START PROVIDED ENTRIES

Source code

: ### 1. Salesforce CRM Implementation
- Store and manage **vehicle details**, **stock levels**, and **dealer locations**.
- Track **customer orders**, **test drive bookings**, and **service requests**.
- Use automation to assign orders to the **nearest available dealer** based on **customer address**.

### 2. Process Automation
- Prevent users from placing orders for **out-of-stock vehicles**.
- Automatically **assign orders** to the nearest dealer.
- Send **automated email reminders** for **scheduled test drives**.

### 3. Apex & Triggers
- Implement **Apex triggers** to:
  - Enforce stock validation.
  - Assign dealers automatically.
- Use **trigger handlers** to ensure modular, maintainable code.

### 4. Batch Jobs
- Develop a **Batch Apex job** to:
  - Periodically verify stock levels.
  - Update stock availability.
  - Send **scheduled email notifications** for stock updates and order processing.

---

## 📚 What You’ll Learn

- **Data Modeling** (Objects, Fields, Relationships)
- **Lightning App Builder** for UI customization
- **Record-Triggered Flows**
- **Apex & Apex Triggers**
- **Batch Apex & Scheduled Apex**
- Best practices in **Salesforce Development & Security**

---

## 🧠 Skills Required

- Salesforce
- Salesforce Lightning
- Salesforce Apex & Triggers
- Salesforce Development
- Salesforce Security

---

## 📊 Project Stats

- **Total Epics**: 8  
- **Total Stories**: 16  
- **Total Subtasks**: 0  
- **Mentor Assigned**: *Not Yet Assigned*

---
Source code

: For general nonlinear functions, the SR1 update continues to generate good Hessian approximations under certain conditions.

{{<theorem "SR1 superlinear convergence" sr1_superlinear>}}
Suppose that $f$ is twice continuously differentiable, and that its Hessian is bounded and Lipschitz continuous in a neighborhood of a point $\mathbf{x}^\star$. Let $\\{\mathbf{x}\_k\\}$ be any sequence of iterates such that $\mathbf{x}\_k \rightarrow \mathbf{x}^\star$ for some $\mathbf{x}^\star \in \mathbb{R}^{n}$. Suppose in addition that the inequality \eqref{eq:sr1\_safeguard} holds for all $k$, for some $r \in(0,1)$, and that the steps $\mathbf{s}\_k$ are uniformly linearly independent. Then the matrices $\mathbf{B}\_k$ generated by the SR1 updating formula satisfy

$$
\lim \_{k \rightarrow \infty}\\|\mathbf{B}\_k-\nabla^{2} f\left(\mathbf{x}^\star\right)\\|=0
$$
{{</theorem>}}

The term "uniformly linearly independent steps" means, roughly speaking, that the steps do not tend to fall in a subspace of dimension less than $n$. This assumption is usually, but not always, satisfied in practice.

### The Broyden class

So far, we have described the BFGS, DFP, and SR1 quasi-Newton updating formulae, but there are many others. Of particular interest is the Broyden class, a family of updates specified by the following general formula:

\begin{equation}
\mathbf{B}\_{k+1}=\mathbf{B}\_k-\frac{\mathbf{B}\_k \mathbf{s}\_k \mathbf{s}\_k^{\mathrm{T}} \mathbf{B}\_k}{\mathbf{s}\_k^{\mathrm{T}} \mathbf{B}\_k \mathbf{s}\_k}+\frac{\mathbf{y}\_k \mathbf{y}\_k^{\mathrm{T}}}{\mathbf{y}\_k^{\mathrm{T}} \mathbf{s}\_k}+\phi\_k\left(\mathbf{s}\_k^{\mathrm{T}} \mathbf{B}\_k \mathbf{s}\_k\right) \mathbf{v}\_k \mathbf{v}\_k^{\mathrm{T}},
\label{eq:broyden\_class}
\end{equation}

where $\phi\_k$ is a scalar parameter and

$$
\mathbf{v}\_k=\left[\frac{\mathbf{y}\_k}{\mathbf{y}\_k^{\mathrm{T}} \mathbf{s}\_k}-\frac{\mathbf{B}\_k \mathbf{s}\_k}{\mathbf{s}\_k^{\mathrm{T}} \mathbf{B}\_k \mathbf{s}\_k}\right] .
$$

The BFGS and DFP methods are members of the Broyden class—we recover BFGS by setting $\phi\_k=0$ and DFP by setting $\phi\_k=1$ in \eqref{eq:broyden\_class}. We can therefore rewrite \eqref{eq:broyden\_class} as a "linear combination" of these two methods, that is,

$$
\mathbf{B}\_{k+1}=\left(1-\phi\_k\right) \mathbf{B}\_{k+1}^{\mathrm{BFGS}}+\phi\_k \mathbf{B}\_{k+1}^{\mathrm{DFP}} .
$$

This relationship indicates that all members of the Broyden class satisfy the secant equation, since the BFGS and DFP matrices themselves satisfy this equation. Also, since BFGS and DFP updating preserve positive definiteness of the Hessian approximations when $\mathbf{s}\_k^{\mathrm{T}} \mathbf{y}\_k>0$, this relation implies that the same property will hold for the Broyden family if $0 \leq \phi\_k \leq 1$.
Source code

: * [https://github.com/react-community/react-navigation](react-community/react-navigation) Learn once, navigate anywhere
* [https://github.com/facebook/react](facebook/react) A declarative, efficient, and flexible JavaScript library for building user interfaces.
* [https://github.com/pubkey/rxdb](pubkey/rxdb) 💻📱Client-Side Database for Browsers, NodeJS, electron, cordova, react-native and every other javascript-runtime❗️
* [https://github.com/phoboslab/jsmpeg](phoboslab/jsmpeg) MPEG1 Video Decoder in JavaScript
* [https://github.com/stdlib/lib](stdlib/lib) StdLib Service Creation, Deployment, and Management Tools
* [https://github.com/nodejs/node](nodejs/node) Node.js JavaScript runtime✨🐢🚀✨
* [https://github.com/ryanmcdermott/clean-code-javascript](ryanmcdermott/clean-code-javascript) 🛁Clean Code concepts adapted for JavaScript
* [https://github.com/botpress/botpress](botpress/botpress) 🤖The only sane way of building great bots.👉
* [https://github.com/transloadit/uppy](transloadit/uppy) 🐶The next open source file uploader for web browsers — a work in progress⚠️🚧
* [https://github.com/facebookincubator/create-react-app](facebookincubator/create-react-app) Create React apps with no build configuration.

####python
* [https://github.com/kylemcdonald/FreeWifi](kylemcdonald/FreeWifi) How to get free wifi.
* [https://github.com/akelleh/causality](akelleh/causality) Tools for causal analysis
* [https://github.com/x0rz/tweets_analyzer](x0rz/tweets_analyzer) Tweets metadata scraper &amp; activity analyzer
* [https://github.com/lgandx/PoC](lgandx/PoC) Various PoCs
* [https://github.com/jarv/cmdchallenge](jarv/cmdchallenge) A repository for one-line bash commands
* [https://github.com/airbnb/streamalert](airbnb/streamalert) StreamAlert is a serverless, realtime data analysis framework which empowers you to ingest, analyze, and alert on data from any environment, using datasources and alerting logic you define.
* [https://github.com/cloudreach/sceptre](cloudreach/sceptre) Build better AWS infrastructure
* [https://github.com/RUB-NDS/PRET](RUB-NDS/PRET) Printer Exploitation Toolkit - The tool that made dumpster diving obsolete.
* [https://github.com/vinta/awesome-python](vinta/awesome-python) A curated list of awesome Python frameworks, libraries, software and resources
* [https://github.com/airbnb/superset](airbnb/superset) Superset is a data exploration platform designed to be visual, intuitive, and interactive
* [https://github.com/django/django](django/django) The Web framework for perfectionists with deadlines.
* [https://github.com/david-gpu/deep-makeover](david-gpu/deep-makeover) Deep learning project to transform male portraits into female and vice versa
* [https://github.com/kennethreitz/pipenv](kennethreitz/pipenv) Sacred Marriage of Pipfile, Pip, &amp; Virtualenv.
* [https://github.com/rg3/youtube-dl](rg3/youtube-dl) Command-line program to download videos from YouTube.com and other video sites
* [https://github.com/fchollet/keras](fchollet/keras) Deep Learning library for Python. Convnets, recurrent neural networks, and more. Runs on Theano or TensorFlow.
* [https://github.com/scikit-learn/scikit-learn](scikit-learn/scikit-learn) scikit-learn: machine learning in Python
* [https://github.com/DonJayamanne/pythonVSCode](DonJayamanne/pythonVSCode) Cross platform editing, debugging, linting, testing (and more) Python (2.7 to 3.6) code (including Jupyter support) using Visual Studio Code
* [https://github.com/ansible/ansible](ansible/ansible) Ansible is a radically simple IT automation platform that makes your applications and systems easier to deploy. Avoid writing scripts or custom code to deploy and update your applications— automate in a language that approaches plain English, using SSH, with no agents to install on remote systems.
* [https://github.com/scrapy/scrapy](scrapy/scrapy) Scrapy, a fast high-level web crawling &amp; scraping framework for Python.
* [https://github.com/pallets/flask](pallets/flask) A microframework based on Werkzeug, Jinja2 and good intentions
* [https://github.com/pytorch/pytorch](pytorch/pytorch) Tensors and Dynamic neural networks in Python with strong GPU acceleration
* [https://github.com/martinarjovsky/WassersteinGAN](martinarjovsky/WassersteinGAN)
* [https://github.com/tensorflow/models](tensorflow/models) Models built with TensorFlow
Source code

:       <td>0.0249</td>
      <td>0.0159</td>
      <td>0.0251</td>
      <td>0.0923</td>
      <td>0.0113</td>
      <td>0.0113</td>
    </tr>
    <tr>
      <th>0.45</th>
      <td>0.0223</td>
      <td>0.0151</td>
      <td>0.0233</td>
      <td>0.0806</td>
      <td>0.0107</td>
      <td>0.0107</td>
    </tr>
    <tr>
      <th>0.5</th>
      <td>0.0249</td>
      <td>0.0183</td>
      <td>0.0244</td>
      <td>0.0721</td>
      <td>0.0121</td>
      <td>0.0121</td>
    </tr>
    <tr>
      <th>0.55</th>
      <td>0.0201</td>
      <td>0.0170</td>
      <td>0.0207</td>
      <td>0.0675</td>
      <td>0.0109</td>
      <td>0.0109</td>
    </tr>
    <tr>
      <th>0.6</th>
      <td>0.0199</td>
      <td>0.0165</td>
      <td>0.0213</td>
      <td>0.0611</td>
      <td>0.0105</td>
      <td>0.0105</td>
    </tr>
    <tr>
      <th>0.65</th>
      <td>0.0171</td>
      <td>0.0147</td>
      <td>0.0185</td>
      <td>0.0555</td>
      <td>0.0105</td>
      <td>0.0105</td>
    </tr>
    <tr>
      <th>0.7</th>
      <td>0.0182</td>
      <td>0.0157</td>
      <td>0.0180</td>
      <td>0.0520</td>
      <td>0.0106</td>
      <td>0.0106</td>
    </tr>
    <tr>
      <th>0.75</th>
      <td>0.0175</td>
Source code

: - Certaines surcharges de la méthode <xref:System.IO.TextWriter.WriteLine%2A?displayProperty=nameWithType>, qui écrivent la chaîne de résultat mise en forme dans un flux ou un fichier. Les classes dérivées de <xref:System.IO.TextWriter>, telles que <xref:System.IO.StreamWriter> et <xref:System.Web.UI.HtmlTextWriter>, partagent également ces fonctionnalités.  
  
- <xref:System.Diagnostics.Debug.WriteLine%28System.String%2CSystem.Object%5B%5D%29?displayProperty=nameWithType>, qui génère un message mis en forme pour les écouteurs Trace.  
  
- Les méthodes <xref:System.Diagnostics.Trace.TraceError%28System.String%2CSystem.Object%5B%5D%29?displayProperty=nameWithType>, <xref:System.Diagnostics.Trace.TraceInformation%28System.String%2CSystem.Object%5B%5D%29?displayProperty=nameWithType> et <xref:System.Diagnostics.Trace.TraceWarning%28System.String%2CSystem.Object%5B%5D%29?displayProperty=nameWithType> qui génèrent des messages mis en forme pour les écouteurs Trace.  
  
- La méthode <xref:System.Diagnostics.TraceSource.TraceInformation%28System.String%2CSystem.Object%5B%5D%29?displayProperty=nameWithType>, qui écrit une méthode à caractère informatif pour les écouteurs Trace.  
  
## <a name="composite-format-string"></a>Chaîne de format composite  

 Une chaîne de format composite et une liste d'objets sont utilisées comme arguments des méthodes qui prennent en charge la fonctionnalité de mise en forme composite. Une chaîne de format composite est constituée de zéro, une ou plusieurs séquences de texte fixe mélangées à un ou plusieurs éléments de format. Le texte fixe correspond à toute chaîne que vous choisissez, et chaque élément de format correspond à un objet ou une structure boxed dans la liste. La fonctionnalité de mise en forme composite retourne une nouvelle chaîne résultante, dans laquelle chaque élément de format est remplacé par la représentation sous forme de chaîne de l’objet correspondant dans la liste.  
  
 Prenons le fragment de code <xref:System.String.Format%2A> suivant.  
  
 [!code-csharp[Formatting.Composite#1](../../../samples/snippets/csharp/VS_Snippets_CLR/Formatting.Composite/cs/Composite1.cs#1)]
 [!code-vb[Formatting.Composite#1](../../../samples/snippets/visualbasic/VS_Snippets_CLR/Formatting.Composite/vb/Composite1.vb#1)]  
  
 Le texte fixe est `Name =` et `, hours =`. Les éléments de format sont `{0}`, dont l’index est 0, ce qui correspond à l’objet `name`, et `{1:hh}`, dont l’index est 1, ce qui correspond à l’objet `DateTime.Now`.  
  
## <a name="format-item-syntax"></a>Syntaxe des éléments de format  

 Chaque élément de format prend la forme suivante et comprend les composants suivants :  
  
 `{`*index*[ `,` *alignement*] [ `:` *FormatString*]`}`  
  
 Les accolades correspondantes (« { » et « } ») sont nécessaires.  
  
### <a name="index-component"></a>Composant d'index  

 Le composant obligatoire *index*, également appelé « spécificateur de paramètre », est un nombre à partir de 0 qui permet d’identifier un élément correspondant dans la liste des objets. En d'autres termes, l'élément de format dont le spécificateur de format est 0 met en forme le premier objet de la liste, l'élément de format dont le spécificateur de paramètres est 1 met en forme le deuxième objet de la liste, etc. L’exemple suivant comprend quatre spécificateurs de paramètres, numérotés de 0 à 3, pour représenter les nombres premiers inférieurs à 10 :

END PROVIDED ENTRIES

EXERCISE AIM :: Could you quote everything in the rows above, word for word, from the line containing "également ces fonctionnalités." down to the line containing "message mis en forme pour les écouteurs Trace.", with both of those lines included?

EXERCISE OUTPUT ::
: - Certaines surcharges de la méthode <xref:System.IO.TextWriter.WriteLine%2A?displayProperty=nameWithType>, qui écrivent la chaîne de résultat mise en forme dans un flux ou un fichier. Les classes dérivées de <xref:System.IO.TextWriter>, telles que <xref:System.IO.StreamWriter> et <xref:System.Web.UI.HtmlTextWriter>, partagent également ces fonctionnalités.  
  
- <xref:System.Diagnostics.Debug.WriteLine%28System.String%2CSystem.Object%5B%5D%29?displayProperty=nameWithType>, qui génère un message mis en forme pour les écouteurs Trace.  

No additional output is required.